Saved entries:
##############################
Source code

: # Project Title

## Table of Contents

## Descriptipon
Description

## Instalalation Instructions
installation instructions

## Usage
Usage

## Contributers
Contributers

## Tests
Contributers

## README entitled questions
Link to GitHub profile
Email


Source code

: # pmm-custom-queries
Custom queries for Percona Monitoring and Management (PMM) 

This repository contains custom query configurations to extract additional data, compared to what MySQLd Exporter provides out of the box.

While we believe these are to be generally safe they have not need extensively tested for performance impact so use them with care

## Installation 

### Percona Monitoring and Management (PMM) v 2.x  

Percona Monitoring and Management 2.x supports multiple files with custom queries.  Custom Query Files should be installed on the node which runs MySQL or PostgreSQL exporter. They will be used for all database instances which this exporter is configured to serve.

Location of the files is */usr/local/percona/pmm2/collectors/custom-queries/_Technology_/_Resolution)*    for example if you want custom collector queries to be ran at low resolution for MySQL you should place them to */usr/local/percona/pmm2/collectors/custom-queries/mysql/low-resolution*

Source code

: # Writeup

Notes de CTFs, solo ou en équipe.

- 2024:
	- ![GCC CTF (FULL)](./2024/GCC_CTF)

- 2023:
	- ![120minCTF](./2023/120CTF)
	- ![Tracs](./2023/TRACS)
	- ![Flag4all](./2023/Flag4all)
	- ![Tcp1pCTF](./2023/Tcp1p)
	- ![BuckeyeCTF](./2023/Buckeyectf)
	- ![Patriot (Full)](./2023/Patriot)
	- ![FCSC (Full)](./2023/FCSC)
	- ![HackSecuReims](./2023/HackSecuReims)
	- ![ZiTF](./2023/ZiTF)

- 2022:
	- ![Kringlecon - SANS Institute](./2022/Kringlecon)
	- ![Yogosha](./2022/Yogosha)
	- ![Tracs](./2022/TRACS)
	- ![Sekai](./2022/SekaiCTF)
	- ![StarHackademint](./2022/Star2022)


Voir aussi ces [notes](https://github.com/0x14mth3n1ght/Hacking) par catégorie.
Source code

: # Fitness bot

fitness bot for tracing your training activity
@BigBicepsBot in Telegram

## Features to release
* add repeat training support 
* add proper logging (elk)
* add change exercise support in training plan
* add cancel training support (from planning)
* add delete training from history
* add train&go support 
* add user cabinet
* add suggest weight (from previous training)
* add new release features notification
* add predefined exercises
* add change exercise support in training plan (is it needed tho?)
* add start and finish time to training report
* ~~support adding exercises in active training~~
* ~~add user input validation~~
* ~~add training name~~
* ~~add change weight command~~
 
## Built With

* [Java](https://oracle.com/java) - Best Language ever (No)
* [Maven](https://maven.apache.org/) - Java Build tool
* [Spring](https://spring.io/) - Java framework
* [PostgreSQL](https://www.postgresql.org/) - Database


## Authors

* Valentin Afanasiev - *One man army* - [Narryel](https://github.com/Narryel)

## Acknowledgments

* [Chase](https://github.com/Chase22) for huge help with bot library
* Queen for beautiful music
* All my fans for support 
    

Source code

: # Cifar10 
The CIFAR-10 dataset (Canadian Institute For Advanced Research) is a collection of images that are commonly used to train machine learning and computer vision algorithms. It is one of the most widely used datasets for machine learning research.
##############################
▸ WHAT YOU NEED TO DO: Print all the items above line for line, with nothing changed.

▸ RESPONSE:
Source code

: # Project Title

## Table of Contents

## Descriptipon
Description

## Instalalation Instructions
installation instructions

## Usage
Usage

## Contributers
Contributers

## Tests
Contributers

## README entitled questions
Link to GitHub profile
Email


Source code

: # pmm-custom-queries
Custom queries for Percona Monitoring and Management (PMM) 

This repository contains custom query configurations to extract additional data, compared to what MySQLd Exporter provides out of the box.

While we believe these are to be generally safe they have not need extensively tested for performance impact so use them with care

## Installation 

### Percona Monitoring and Management (PMM) v 2.x  

Percona Monitoring and Management 2.x supports multiple files with custom queries.  Custom Query Files should be installed on the node which runs MySQL or PostgreSQL exporter. They will be used for all database instances which this exporter is configured to serve.

Location of the files is */usr/local/percona/pmm2/collectors/custom-queries/_Technology_/_Resolution)*    for example if you want custom collector queries to be ran at low resolution for MySQL you should place them to */usr/local/percona/pmm2/collectors/custom-queries/mysql/low-resolution*

Source code

: # Writeup

Notes de CTFs, solo ou en équipe.

- 2024:
	- ![GCC CTF (FULL)](./2024/GCC_CTF)

- 2023:
	- ![120minCTF](./2023/120CTF)
	- ![Tracs](./2023/TRACS)
	- ![Flag4all](./2023/Flag4all)
	- ![Tcp1pCTF](./2023/Tcp1p)
	- ![BuckeyeCTF](./2023/Buckeyectf)
	- ![Patriot (Full)](./2023/Patriot)
	- ![FCSC (Full)](./2023/FCSC)
	- ![HackSecuReims](./2023/HackSecuReims)
	- ![ZiTF](./2023/ZiTF)

- 2022:
	- ![Kringlecon - SANS Institute](./2022/Kringlecon)
	- ![Yogosha](./2022/Yogosha)
	- ![Tracs](./2022/TRACS)
	- ![Sekai](./2022/SekaiCTF)
	- ![StarHackademint](./2022/Star2022)


Voir aussi ces [notes](https://github.com/0x14mth3n1ght/Hacking) par catégorie.
Source code

: # Fitness bot

fitness bot for tracing your training activity
@BigBicepsBot in Telegram

## Features to release
* add repeat training support 
* add proper logging (elk)
* add change exercise support in training plan
* add cancel training support (from planning)
* add delete training from history
* add train&go support 
* add user cabinet
* add suggest weight (from previous training)
* add new release features notification
* add predefined exercises
* add change exercise support in training plan (is it needed tho?)
* add start and finish time to training report
* ~~support adding exercises in active training~~
* ~~add user input validation~~
* ~~add training name~~
* ~~add change weight command~~
 
## Built With

* [Java](https://oracle.com/java) - Best Language ever (No)
* [Maven](https://maven.apache.org/) - Java Build tool
* [Spring](https://spring.io/) - Java framework
* [PostgreSQL](https://www.postgresql.org/) - Database


## Authors

* Valentin Afanasiev - *One man army* - [Narryel](https://github.com/Narryel)

## Acknowledgments

* [Chase](https://github.com/Chase22) for huge help with bot library
* Queen for beautiful music
* All my fans for support 
    

Source code

: # Cifar10 
The CIFAR-10 dataset (Canadian Institute For Advanced Research) is a collection of images that are commonly used to train machine learning and computer vision algorithms. It is one of the most widely used datasets for machine learning research.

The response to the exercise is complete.